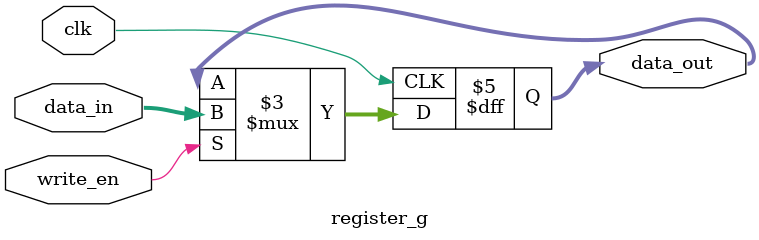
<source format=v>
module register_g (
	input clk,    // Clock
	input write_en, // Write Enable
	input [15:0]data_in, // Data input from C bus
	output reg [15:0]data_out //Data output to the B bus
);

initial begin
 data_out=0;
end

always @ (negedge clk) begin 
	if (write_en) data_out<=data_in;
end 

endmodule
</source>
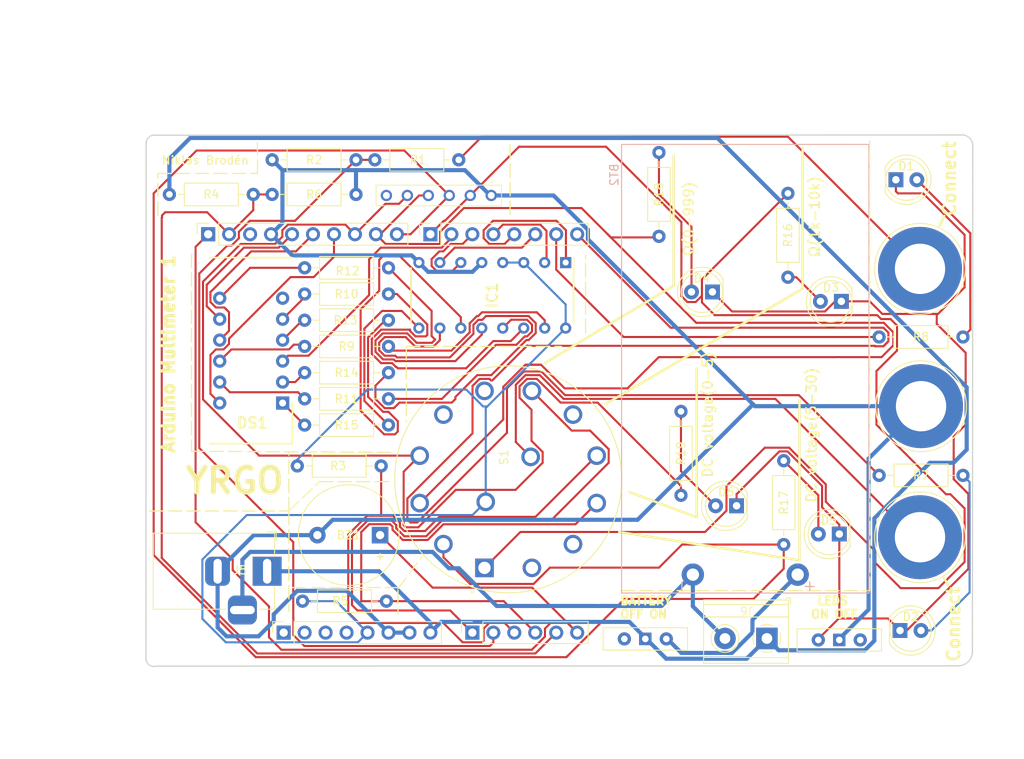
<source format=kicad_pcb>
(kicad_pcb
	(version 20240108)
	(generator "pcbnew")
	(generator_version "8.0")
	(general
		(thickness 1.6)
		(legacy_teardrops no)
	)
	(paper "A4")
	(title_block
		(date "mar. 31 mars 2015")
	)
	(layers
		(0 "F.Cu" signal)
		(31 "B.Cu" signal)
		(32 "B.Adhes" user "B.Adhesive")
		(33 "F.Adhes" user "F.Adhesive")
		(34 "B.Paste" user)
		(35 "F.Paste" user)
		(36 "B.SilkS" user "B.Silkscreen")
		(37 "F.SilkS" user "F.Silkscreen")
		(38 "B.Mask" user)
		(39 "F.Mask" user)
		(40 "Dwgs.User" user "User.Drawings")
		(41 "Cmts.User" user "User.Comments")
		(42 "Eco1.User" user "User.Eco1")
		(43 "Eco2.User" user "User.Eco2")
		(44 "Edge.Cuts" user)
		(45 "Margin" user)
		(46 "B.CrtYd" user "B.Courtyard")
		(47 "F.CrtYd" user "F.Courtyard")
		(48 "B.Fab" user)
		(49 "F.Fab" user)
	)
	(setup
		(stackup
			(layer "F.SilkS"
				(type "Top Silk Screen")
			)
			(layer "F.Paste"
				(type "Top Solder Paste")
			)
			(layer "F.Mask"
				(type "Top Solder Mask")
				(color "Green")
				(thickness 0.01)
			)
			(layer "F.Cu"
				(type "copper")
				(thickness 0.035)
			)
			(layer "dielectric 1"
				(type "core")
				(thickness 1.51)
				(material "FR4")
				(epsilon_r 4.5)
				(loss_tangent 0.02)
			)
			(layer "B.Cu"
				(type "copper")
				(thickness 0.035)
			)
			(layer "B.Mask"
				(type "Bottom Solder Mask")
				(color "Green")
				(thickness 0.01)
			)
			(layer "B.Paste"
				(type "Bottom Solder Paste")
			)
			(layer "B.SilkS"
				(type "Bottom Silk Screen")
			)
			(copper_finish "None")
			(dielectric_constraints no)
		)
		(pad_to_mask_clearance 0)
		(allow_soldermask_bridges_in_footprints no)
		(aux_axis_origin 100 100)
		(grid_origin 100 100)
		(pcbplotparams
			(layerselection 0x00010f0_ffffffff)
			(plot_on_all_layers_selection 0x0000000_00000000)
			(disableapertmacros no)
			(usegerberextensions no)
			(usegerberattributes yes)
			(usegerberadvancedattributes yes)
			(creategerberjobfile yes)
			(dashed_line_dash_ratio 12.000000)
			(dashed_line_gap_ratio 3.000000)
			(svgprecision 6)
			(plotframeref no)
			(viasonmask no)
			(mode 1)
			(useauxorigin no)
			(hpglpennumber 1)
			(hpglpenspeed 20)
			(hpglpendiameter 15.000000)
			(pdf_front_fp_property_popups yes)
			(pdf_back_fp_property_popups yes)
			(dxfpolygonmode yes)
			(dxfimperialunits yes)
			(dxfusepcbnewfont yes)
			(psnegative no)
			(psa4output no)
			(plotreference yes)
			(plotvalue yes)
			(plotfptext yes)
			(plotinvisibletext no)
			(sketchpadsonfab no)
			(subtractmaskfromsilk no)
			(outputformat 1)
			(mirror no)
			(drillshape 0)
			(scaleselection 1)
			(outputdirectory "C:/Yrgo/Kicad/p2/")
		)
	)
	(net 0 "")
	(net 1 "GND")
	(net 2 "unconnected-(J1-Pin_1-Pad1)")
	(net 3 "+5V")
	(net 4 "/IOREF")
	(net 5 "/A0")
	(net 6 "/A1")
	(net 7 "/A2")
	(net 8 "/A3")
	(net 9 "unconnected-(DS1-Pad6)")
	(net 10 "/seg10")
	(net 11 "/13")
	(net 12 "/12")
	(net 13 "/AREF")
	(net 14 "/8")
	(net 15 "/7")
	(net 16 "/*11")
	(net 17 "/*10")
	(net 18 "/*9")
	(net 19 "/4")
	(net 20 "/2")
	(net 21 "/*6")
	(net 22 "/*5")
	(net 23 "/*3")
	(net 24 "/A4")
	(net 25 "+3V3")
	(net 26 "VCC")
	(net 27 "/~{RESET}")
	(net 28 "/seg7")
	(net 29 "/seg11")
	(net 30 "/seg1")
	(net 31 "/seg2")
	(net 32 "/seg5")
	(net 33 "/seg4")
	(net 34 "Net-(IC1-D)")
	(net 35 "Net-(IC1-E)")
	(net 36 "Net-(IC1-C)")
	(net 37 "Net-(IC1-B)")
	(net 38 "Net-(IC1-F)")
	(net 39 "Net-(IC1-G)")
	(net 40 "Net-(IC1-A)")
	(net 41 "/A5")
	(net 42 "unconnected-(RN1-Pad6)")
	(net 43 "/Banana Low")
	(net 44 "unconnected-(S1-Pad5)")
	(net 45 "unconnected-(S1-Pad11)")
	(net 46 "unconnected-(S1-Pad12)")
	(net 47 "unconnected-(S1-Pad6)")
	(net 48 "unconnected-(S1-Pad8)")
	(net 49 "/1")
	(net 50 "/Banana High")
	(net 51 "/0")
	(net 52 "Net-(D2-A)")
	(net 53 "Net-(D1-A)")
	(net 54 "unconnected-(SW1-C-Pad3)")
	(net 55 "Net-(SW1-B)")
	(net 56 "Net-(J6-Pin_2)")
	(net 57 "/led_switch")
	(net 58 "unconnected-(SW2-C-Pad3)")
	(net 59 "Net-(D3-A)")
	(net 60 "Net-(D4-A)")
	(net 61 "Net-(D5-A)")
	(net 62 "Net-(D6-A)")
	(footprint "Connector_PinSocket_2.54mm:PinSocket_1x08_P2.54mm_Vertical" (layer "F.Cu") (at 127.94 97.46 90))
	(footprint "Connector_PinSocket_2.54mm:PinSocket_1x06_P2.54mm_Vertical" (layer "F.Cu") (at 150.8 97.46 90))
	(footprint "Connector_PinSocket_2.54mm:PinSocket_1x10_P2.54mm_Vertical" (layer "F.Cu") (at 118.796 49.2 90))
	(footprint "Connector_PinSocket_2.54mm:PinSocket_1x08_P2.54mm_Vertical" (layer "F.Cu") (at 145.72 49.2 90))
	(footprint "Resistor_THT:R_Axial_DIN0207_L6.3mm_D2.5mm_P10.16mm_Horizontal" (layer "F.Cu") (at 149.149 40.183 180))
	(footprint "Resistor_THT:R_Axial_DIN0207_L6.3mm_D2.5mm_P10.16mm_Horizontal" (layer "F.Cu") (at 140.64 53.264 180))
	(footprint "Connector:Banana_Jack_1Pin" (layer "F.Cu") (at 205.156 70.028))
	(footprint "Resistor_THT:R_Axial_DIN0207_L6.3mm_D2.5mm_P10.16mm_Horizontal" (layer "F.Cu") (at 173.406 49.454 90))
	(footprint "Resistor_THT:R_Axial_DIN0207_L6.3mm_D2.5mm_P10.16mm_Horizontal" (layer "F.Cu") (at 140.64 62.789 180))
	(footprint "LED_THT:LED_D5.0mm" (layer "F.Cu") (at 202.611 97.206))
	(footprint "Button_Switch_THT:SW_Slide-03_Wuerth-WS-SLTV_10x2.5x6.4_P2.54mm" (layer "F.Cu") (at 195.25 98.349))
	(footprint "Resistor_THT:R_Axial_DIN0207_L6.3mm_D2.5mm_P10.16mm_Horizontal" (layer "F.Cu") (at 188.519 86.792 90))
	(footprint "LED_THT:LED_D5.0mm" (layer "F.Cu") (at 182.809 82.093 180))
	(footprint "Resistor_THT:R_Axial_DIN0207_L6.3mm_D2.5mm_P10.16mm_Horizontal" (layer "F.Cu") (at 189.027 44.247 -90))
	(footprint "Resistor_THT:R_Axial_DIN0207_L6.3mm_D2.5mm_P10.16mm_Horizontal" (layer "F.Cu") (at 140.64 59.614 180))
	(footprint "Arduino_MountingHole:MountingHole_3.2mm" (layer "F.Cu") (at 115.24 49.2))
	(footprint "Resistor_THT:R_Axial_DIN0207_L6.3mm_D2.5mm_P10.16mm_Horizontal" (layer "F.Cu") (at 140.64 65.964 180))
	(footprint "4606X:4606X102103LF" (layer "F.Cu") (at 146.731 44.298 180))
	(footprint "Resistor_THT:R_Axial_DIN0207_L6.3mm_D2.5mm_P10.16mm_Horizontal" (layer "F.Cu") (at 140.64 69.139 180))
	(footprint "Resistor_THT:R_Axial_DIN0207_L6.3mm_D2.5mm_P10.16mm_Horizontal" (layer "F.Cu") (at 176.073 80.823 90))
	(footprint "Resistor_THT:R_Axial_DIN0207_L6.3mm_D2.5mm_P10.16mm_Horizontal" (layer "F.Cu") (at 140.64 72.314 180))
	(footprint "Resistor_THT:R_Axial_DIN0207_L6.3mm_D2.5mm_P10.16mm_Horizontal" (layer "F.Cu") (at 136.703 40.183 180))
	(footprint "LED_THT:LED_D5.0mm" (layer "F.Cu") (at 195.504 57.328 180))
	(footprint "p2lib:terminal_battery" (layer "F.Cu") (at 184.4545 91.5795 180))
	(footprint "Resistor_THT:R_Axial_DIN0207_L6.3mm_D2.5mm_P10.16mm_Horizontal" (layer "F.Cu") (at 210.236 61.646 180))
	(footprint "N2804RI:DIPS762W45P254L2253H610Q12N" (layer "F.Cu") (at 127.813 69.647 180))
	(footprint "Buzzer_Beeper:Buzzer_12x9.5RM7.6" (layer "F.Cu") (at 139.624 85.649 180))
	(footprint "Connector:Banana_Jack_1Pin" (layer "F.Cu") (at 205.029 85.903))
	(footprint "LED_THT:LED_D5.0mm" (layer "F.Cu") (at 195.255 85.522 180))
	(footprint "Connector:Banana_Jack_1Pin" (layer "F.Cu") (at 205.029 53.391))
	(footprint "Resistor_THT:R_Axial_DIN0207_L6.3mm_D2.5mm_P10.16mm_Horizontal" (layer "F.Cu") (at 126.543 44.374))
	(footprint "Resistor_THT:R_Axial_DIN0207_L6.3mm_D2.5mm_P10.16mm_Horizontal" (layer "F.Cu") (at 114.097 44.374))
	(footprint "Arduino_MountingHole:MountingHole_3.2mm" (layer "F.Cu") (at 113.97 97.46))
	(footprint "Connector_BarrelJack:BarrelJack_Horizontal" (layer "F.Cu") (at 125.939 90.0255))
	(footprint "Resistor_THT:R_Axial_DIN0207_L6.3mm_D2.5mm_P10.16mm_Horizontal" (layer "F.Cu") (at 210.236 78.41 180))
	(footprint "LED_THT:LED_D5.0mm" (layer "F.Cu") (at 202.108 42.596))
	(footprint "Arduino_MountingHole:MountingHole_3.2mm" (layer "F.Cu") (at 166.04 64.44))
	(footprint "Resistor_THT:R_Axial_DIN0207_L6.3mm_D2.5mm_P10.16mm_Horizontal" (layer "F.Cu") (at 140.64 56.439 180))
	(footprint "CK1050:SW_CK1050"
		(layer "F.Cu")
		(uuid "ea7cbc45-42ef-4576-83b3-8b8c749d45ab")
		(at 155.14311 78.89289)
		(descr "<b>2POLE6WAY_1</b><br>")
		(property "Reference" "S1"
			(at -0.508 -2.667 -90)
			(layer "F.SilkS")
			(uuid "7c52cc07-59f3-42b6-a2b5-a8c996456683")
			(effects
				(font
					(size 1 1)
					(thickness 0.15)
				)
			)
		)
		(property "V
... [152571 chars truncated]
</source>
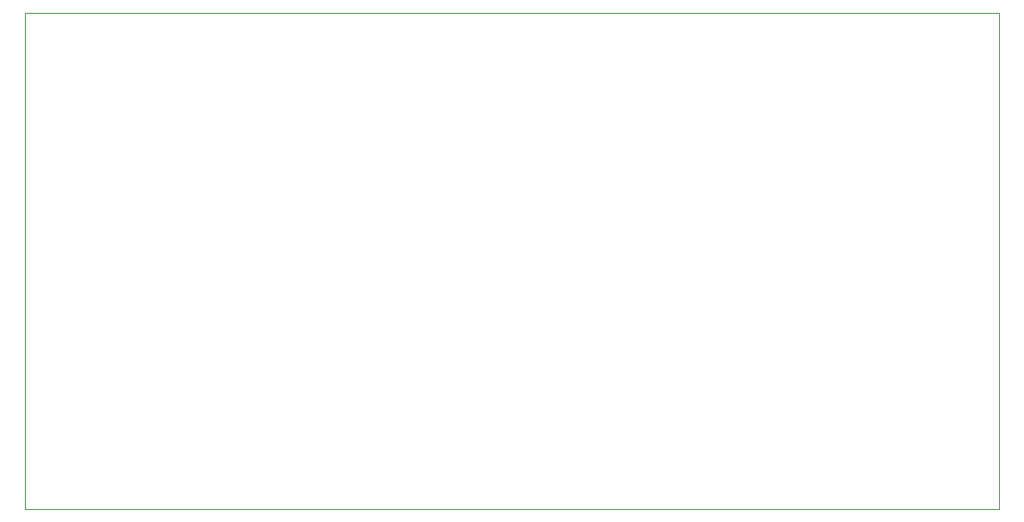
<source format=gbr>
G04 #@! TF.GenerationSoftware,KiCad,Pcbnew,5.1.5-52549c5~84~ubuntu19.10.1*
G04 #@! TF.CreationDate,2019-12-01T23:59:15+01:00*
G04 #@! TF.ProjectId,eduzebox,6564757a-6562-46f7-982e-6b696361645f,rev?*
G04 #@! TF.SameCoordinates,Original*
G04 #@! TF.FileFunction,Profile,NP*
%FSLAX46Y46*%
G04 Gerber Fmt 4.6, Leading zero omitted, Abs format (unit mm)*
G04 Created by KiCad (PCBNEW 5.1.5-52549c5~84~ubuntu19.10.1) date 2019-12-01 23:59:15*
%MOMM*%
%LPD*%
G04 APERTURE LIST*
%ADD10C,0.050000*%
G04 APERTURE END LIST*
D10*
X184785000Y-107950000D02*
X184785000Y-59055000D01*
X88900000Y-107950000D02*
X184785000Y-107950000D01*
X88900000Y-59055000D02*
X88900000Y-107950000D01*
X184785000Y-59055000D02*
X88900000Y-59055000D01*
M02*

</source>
----
> **TASK STATEMENT**
Every line in the data that includes the word "unconnected" should be counted, and only the resulting number given.

> **RESPONSE FOR THIS EXERCISE**
10